FusionStorm has made the final payment of court-ordered damages to rival Technology Information Group two years after the company, along with some of its executives, was found guilty of illegal hiring practices.
Dan Serpico, president of FusionStorm, a San Francisco-based solution provider, said his company celebrated after making the final payment of its $10.9 million in compensatory and punitive damages in July.
"For FusionStorm, this removes a big cloud hanging over our heads," Serpico said. "Whether there were whisper campaigns about us or overt conversations, there were a lot of people who were unsure whether we would survive. But in fact, for the second quarter and first half of this year, we had record billings."
The ruling stemmed from San Diego-based TIG's accusations in early 2007 that FusionStorm, several of its top executives and some of TIG's own former employees engaged in unethical business practices related to FusionStorm's move to set up a Tampa, Fla., branch office.
In its lawsuit, TIG alleged that FusionStorm hired a TIG executive in 2006 to set up a branch office in Tampa, Fla. That executive, while still a TIG employee, allegedly hired other TIG personnel to join the office. Those employees then allegedly engaged in such unethical business practices as telling at least one vendor and several customers that TIG was going bankrupt in order to get registered TIG deals reassigned to FusionStorm.
Making the final payment of the judgment from the lawsuit meant lifting a weight off FusionStorm, Serpico said. There were concerns about the company among its vendor partners, and FusionStorm had to sell its Jeskell government business to help put the payment plan in place, he said.
"We solved a considerable problem and moved on to grow our business, make money and generate confidence with our vendors that we can make the kind of impact we had before," he said.
Bruce Geier, president and CEO of TIG, said the lawsuit helped the solution provider community better understand the issues related to unethical hiring and business practices.
"We set a stake in the sand about what behavior is acceptable and what is not," Geier said. "Our industry is relatively young compared to others like the auto industry. This helps our industry mature in the long run."
NEXT: Moving Past The Lawsuit To Focus On BusinessFor TIG, resolving the lawsuit did not result in a big financial boost, Geier said.
"They paid us some money," he said. "The fact is, we paid most of that money to our attorneys. But, we paid them over the last three to four years. So, getting paid by FusionStorm let us expand our business. We acquired three other businesses over the last year or so.
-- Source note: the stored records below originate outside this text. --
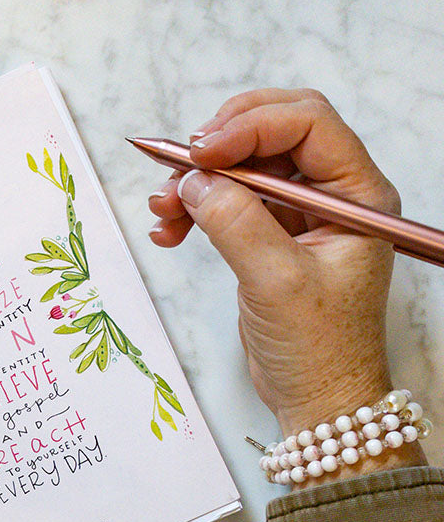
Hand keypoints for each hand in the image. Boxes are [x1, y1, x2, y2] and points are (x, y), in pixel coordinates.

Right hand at [148, 88, 404, 439]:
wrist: (316, 398)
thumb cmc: (319, 349)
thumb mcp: (278, 283)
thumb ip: (237, 224)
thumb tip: (194, 181)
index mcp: (356, 195)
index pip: (307, 123)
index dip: (250, 127)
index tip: (201, 153)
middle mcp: (331, 195)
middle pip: (273, 133)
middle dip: (221, 144)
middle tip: (178, 165)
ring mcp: (299, 215)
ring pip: (244, 167)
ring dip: (198, 180)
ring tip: (163, 208)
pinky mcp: (270, 237)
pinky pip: (229, 202)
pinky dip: (196, 208)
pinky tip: (169, 229)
We could have pressured FusionStorm to pay off immediately, but we agreed to do it over time with interest."
TIG also used part of the judgment to fund TIG's new cloud operations in China, he said.
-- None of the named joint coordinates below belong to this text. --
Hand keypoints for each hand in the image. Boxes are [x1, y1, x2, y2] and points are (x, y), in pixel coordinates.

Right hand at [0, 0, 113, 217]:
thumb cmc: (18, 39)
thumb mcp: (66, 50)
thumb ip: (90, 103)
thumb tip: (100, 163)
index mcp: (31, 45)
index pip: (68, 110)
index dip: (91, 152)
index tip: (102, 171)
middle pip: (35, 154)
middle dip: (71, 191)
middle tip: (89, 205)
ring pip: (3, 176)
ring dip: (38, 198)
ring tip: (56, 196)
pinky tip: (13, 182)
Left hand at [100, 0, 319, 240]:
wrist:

Geier said he hopes other solution providers can learn from the lawsuit about how to deal with illegal hiring practices. "I talk to a lot of other VARs," he said. "I give them advice. You have to prove damages, which is not easy to do."
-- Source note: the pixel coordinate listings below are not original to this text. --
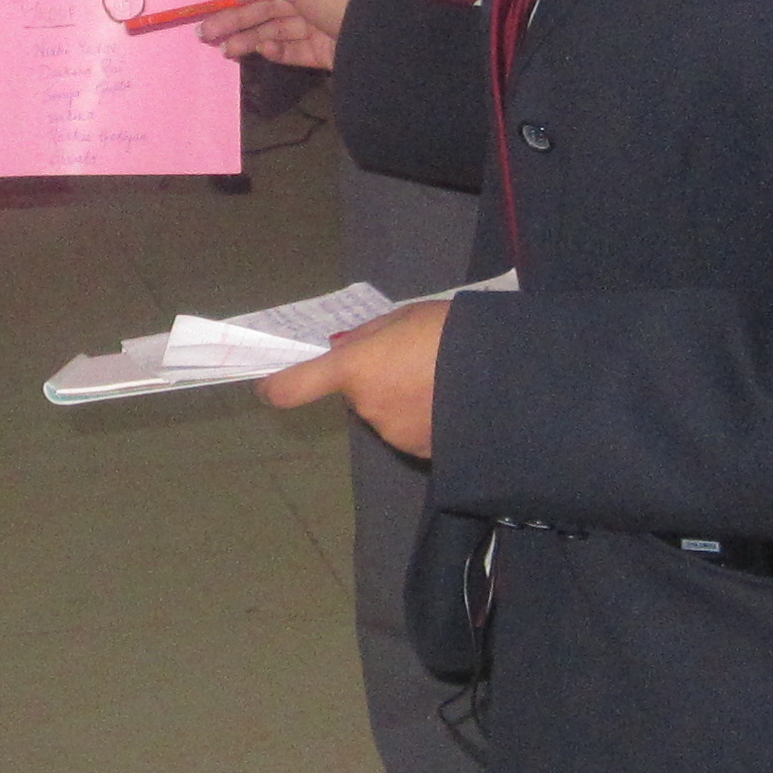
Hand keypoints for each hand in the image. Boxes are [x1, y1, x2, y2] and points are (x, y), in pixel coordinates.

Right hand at [195, 0, 364, 70]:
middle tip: (206, 31)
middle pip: (270, 5)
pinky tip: (260, 51)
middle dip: (238, 17)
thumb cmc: (339, 0)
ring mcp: (319, 25)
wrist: (377, 41)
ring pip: (276, 30)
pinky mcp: (322, 52)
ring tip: (223, 48)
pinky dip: (275, 51)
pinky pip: (293, 50)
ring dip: (249, 38)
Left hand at [263, 297, 446, 456]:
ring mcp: (393, 434)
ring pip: (385, 413)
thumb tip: (347, 349)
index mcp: (355, 368)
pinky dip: (424, 419)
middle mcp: (365, 407)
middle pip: (357, 394)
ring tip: (441, 381)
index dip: (275, 386)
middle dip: (374, 380)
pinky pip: (411, 431)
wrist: (503, 375)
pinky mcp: (420, 453)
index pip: (293, 386)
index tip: (269, 386)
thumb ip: (370, 338)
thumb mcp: (404, 319)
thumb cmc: (449, 332)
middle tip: (413, 360)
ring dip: (401, 400)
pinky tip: (452, 403)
Geier said he appreciated the help Serpico provided in finally wrapping up the lawsuit.
"I have to hand it to Dan Serpico," he said. "He made payments in time. He was not involved in the lawsuit, but he did well as president of FusionStorm."
Geier and Serpico occasionally run into each other at industry events. "The reality is we're both in this market," Geier said. "But, we get along. There's so much market out there. There's no reason to be adversarial."
Serpico said he called Geier after the last payment was made to thank him for working to finalize the case.
"I've run into Bruce [Geier] a couple of times at different events," he said. "I enjoy my time with him. All the animosity of the past is gone. We compete, but on friendly terms."
PUBLISHED AUG. 24, 2012
This story was modified on Aug. 24, 2012, at 2:33 p.m. PST, in order to clarify that the lawsuit concluded in 2010, two years prior to FusionStorm's final court-ordered payment.